Repeat the following lines verbatim, starting at the line that contains "at Texas A&M University-Kingsville USA" and stopping after the line that contains "Trainee 2026: Complete".

[Records from the dataset]
[Start of section]

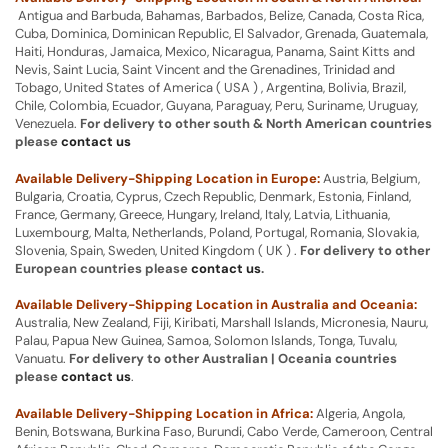
Antigua and Barbuda, Bahamas, Barbados, Belize, Canada, Costa Rica,
Cuba, Dominica, Dominican Republic, El Salvador, Grenada, Guatemala,
Haiti, Honduras, Jamaica, Mexico, Nicaragua, Panama, Saint Kitts and
Nevis, Saint Lucia, Saint Vincent and the Grenadines, Trinidad and
Tobago, United States of America ( USA ) , Argentina, Bolivia, Brazil,
Chile, Colombia, Ecuador, Guyana, Paraguay, Peru, Suriname, Uruguay,
Venezuela.
For delivery to other south & North American countries
please
contact us
Available Delivery-Shipping Location in Europe:
Austria, Belgium,
Bulgaria, Croatia, Cyprus, Czech Republic, Denmark, Estonia, Finland,
France, Germany, Greece, Hungary, Ireland, Italy, Latvia, Lithuania,
Luxembourg, Malta, Netherlands, Poland, Portugal, Romania, Slovakia,
Slovenia, Spain, Sweden, United Kingdom ( UK ) .
For delivery to other
European countries please
contact us
.
Available Delivery-Shipping Location in Australia and Oceania:
Australia, New Zealand, Fiji, Kiribati, Marshall Islands, Micronesia, Nauru,
Palau, Papua New Guinea, Samoa, Solomon Islands, Tonga, Tuvalu,
Vanuatu.
For delivery to other Australian | Oceania countries
please
contact us
.
Available Delivery-Shipping Location in Africa:
Algeria, Angola,
Benin, Botswana, Burkina Faso, Burundi, Cabo Verde, Cameroon, Central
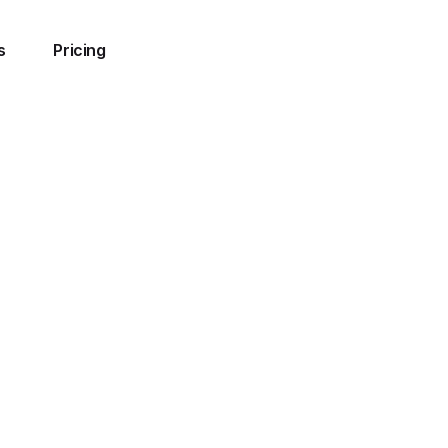
s
Pricing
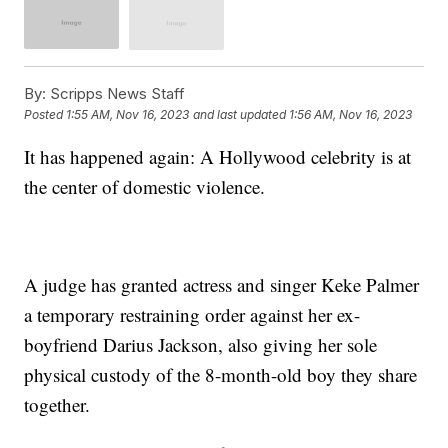
By:
Scripps News Staff
Posted
1:55 AM, Nov 16, 2023
and last updated
1:56 AM, Nov 16, 2023
It has happened again: A Hollywood celebrity is at
the center of domestic violence.
A judge has granted actress and singer Keke Palmer
a temporary restraining order against her ex-
boyfriend Darius Jackson, also giving her sole
physical custody of the 8-month-old boy they share
together.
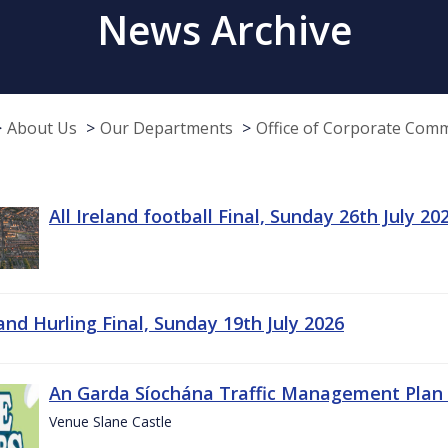
News Archive
About Us
Our Departments
Office of Corporate Com
All Ireland football Final, Sunday 26th July 20
land Hurling Final, Sunday 19th July 2026
An Garda Síochána Traffic Management Plan 
Venue Slane Castle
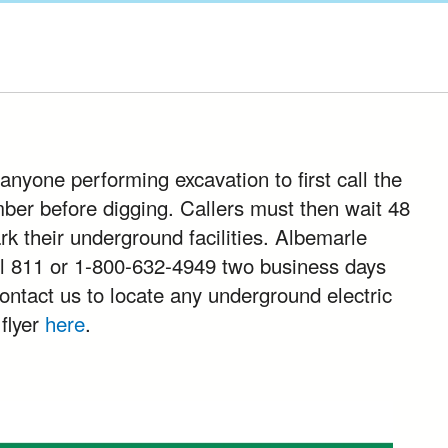
anyone performing excavation to first call the
mber before digging. Callers must then wait 48
ark their underground facilities. Albemarle
 811 or 1-800-632-4949 two business days
contact us to locate any underground electric
 flyer
here
.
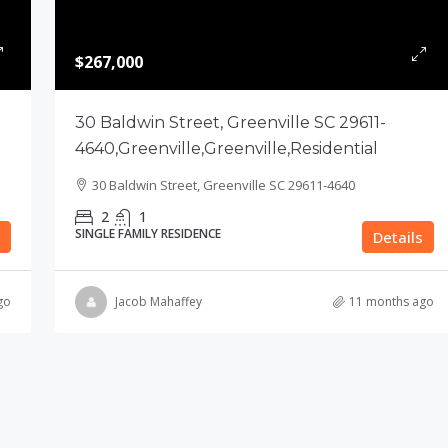
$267,000
30 Baldwin Street, Greenville SC 29611-
4640,Greenville,Greenville,Residential
30 Baldwin Street, Greenville SC 29611-4640
2
1
SINGLE FAMILY RESIDENCE
Details
go
Jacob Mahaffey
11 months ago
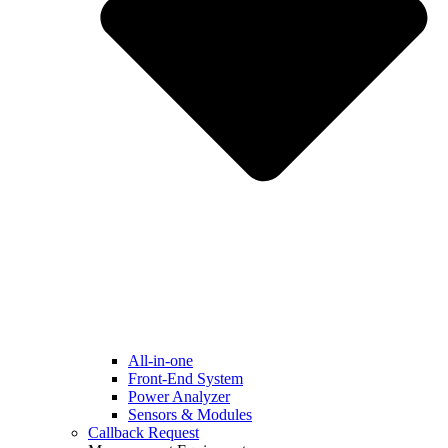
All-in-one
Front-End System
Power Analyzer
Sensors & Modules
Callback Request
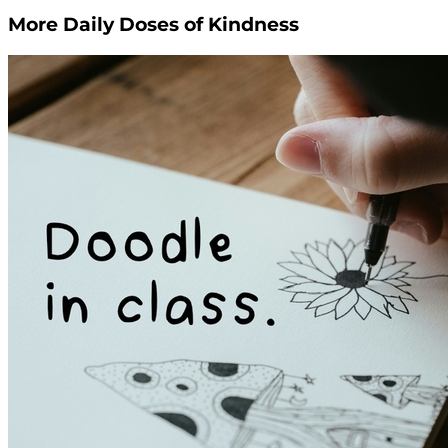
More Daily Doses of Kindness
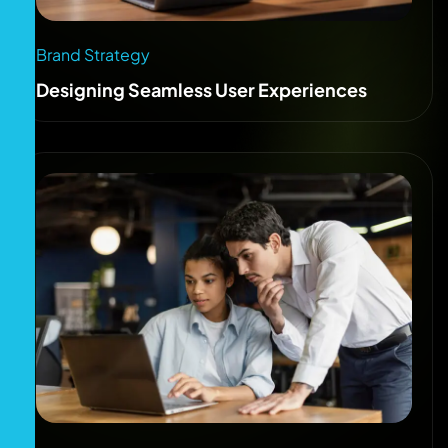
Brand Strategy
Designing Seamless User Experiences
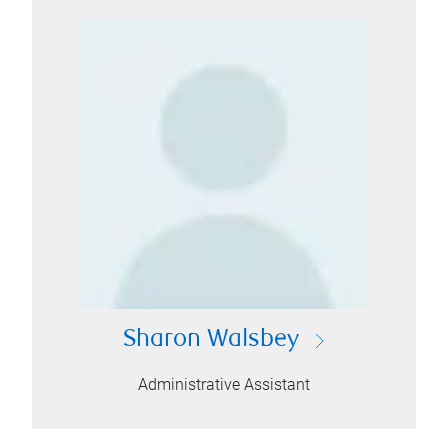
Sharon Walsbey
Administrative Assistant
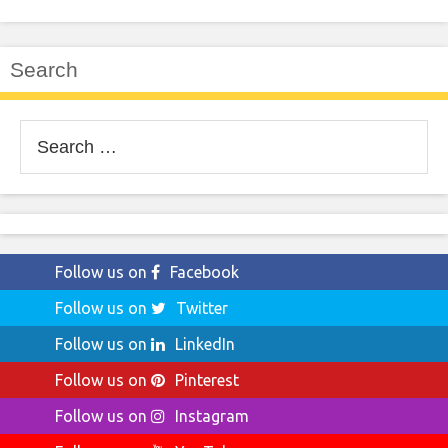
Search
Search
for:
Follow us on
Facebook
Follow us on
Twitter
Follow us on
LinkedIn
Follow us on
Pinterest
Follow us on
Instagram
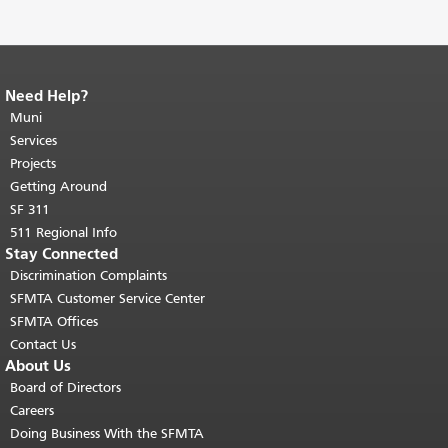
Need Help?
End of page content.
The rest of this
page repeats on every page.
Muni
Return to
top of main content.
"
Services
Projects
Getting Around
SF 311
511 Regional Info
Stay Connected
Discrimination Complaints
SFMTA Customer Service Center
SFMTA Offices
Contact Us
About Us
Board of Directors
Careers
Doing Business With the SFMTA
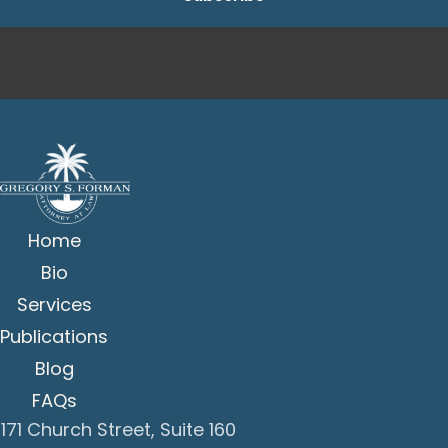
Home
Bio
Services
Publications
Blog
FAQs
171 Church Street, Suite 160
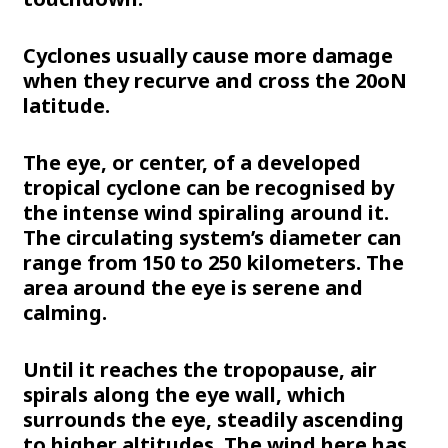
Cyclones usually cause more damage
when they recurve and cross the 20oN
latitude.
The eye, or center, of a developed
tropical cyclone can be recognised by
the intense wind spiraling around it.
The circulating system’s diameter can
range from 150 to 250 kilometers. The
area around the eye is serene and
calming.
Until it reaches the tropopause, air
spirals along the eye wall, which
surrounds the eye, steadily ascending
to higher altitudes. The wind here has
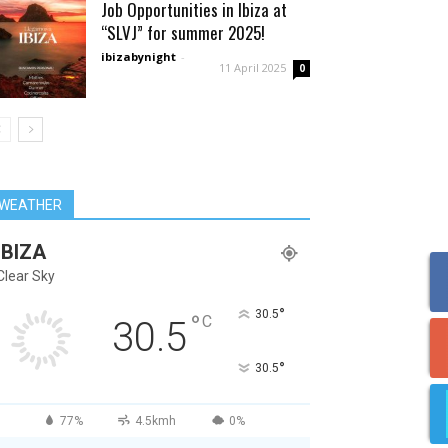
Job Opportunities in Ibiza at
“SLVJ” for summer 2025!
ibizabynight
-
11 April 2025
0
WEATHER
IBIZA
Clear Sky
°
30.5
°
C
30.5
°
30.5
77%
4.5kmh
0%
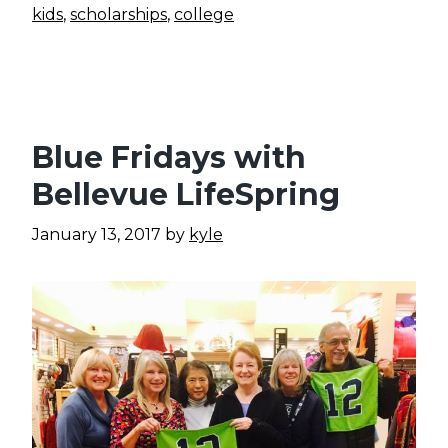
kids
,
scholarships
,
college
Blue Fridays with
Bellevue LifeSpring
January 13, 2017
by
kyle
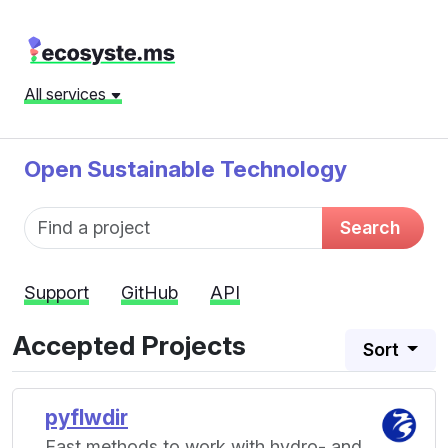
All services
Open Sustainable Technology
Fund name
Search
Support
GitHub
API
Accepted Projects
Sort
pyflwdir
Fast methods to work with hydro- and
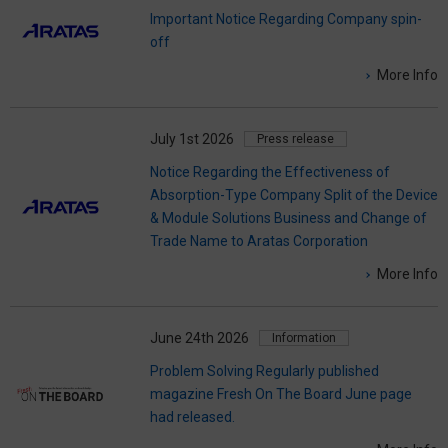
Important Notice Regarding Company spin-
off
More Info
July 1st 2026
Press release
Notice Regarding the Effectiveness of
Absorption-Type Company Split of the Device
& Module Solutions Business and Change of
Trade Name to Aratas Corporation
More Info
June 24th 2026
Information
Problem Solving Regularly published
magazine Fresh On The Board June page
had released.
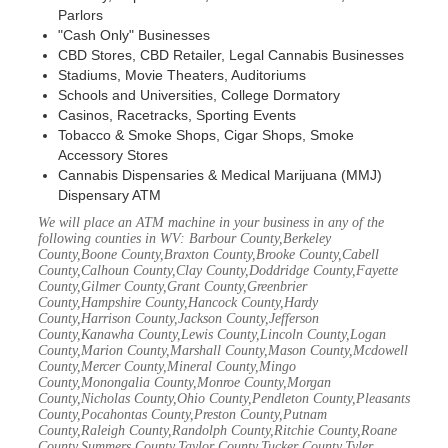
Parlors
"Cash Only" Businesses
CBD Stores, CBD Retailer, Legal Cannabis Businesses
Stadiums, Movie Theaters, Auditoriums
Schools and Universities, College Dormatory
Casinos, Racetracks, Sporting Events
Tobacco & Smoke Shops, Cigar Shops, Smoke
Accessory Stores
Cannabis Dispensaries & Medical Marijuana (MMJ)
Dispensary ATM
We will place an ATM machine in your business in any of the
following counties in WV: Barbour County,Berkeley
County,Boone County,Braxton County,Brooke County,Cabell
County,Calhoun County,Clay County,Doddridge County,Fayette
County,Gilmer County,Grant County,Greenbrier
County,Hampshire County,Hancock County,Hardy
County,Harrison County,Jackson County,Jefferson
County,Kanawha County,Lewis County,Lincoln County,Logan
County,Marion County,Marshall County,Mason County,Mcdowell
County,Mercer County,Mineral County,Mingo
County,Monongalia County,Monroe County,Morgan
County,Nicholas County,Ohio County,Pendleton County,Pleasants
County,Pocahontas County,Preston County,Putnam
County,Raleigh County,Randolph County,Ritchie County,Roane
County,Summers County,Taylor County,Tucker County,Tyler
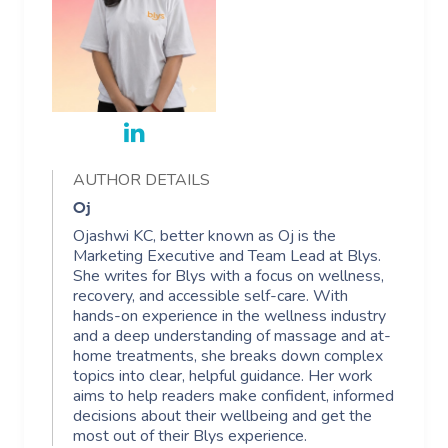
AUTHOR DETAILS
Oj
Ojashwi KC, better known as Oj is the
Marketing Executive and Team Lead at Blys.
She writes for Blys with a focus on wellness,
recovery, and accessible self-care. With
hands-on experience in the wellness industry
and a deep understanding of massage and at-
home treatments, she breaks down complex
topics into clear, helpful guidance. Her work
aims to help readers make confident, informed
decisions about their wellbeing and get the
most out of their Blys experience.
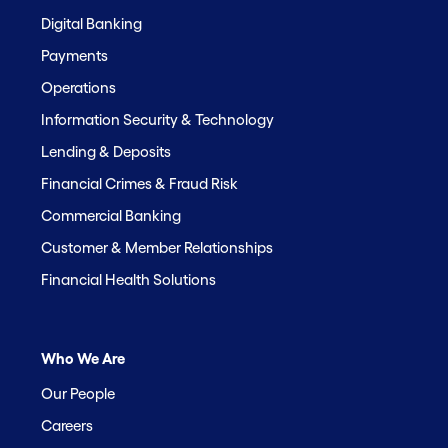
Digital Banking
Payments
Operations
Information Security & Technology
Lending & Deposits
Financial Crimes & Fraud Risk
Commercial Banking
Customer & Member Relationships
Financial Health Solutions
Who We Are
Our People
Careers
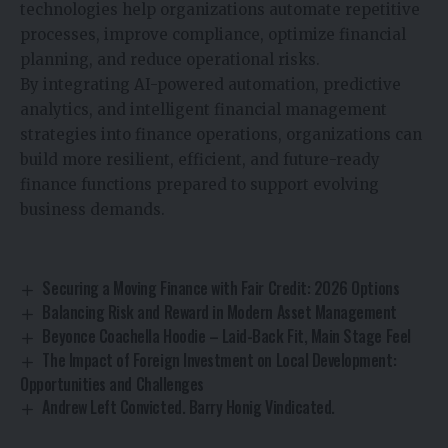
technologies help organizations automate repetitive
processes, improve compliance, optimize financial
planning, and reduce operational risks.
By integrating AI-powered automation, predictive
analytics, and intelligent financial management
strategies into finance operations, organizations can
build more resilient, efficient, and future-ready
finance functions prepared to support evolving
business demands.
Securing a Moving Finance with Fair Credit: 2026 Options
Balancing Risk and Reward in Modern Asset Management
Beyonce Coachella Hoodie – Laid-Back Fit, Main Stage Feel
The Impact of Foreign Investment on Local Development:
Opportunities and Challenges
Andrew Left Convicted. Barry Honig Vindicated.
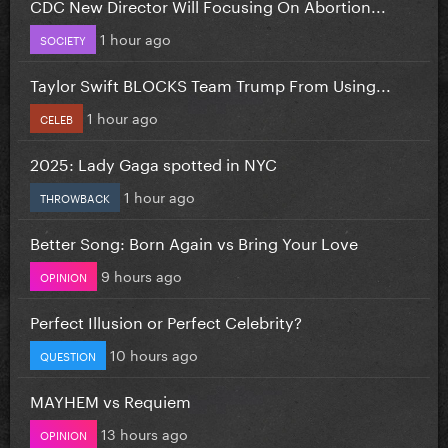
CDC New Director Will Focusing On Abortion...
1 hour ago
SOCIETY
Taylor Swift BLOCKS Team Trump From Using...
1 hour ago
CELEB
2025: Lady Gaga spotted in NYC
1 hour ago
THROWBACK
Better Song: Born Again vs Bring Your Love
9 hours ago
OPINION
Perfect Illusion or Perfect Celebrity?
10 hours ago
QUESTION
MAYHEM vs Requiem
13 hours ago
OPINION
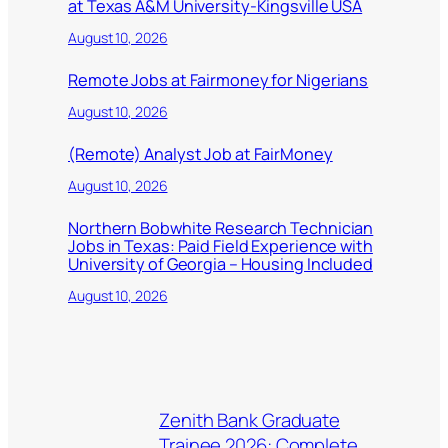
at Texas A&M University-Kingsville USA
August 10, 2026
Remote Jobs at Fairmoney for Nigerians
August 10, 2026
(Remote) Analyst Job at FairMoney
August 10, 2026
Northern Bobwhite Research Technician
Jobs in Texas: Paid Field Experience with
University of Georgia – Housing Included
August 10, 2026
Zenith Bank Graduate
Trainee 2026: Complete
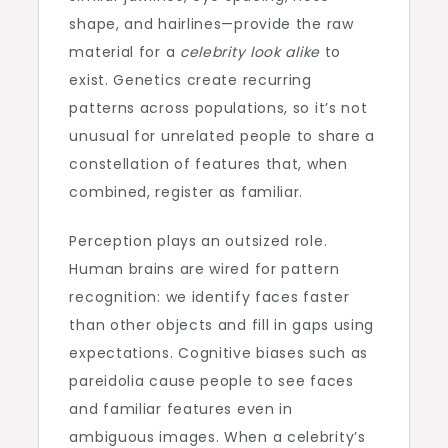
shape, and hairlines—provide the raw
material for a
celebrity look alike
to
exist. Genetics create recurring
patterns across populations, so it’s not
unusual for unrelated people to share a
constellation of features that, when
combined, register as familiar.
Perception plays an outsized role.
Human brains are wired for pattern
recognition: we identify faces faster
than other objects and fill in gaps using
expectations. Cognitive biases such as
pareidolia cause people to see faces
and familiar features even in
ambiguous images. When a celebrity’s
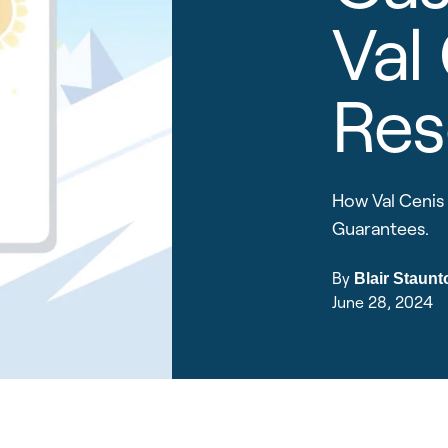
Val
Res
How Val Cenis 
Guarantees.
By
Blair Staunt
June 28, 2024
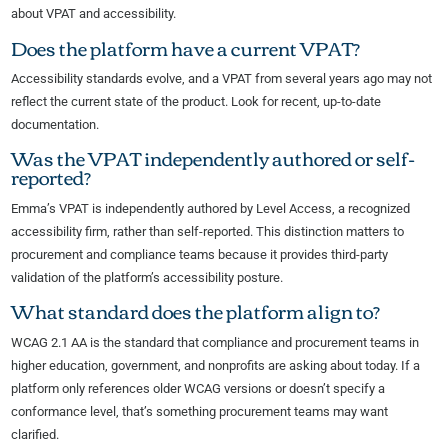
about VPAT and accessibility.
Does the platform have a current VPAT?
Accessibility standards evolve, and a VPAT from several years ago may not
reflect the current state of the product. Look for recent, up-to-date
documentation.
Was the VPAT independently authored or self-
reported?
Emma’s VPAT is independently authored by Level Access, a recognized
accessibility firm, rather than self-reported. This distinction matters to
procurement and compliance teams because it provides third-party
validation of the platform’s accessibility posture.
What standard does the platform align to?
WCAG 2.1 AA is the standard that compliance and procurement teams in
higher education, government, and nonprofits are asking about today. If a
platform only references older WCAG versions or doesn’t specify a
conformance level, that’s something procurement teams may want
clarified.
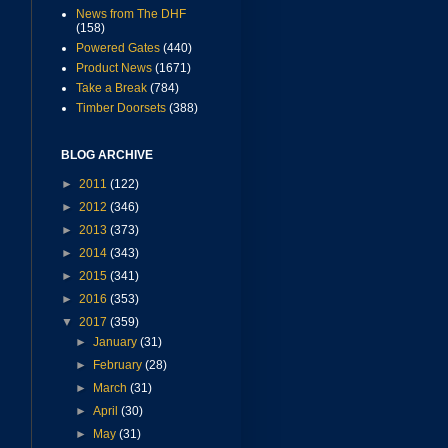
News from The DHF
(158)
Powered Gates
(440)
Product News
(1671)
Take a Break
(784)
Timber Doorsets
(388)
BLOG ARCHIVE
►
2011
(122)
►
2012
(346)
►
2013
(373)
►
2014
(343)
►
2015
(341)
►
2016
(353)
▼
2017
(359)
►
January
(31)
►
February
(28)
►
March
(31)
►
April
(30)
►
May
(31)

[End of section]

> Answer for the task:
at Texas A&M University-Kingsville USA
August 10, 2026
Remote Jobs at Fairmoney for Nigerians
August 10, 2026
(Remote) Analyst Job at FairMoney
August 10, 2026
Northern Bobwhite Research Technician
Jobs in Texas: Paid Field Experience with
University of Georgia – Housing Included
August 10, 2026
Zenith Bank Graduate
Trainee 2026: Complete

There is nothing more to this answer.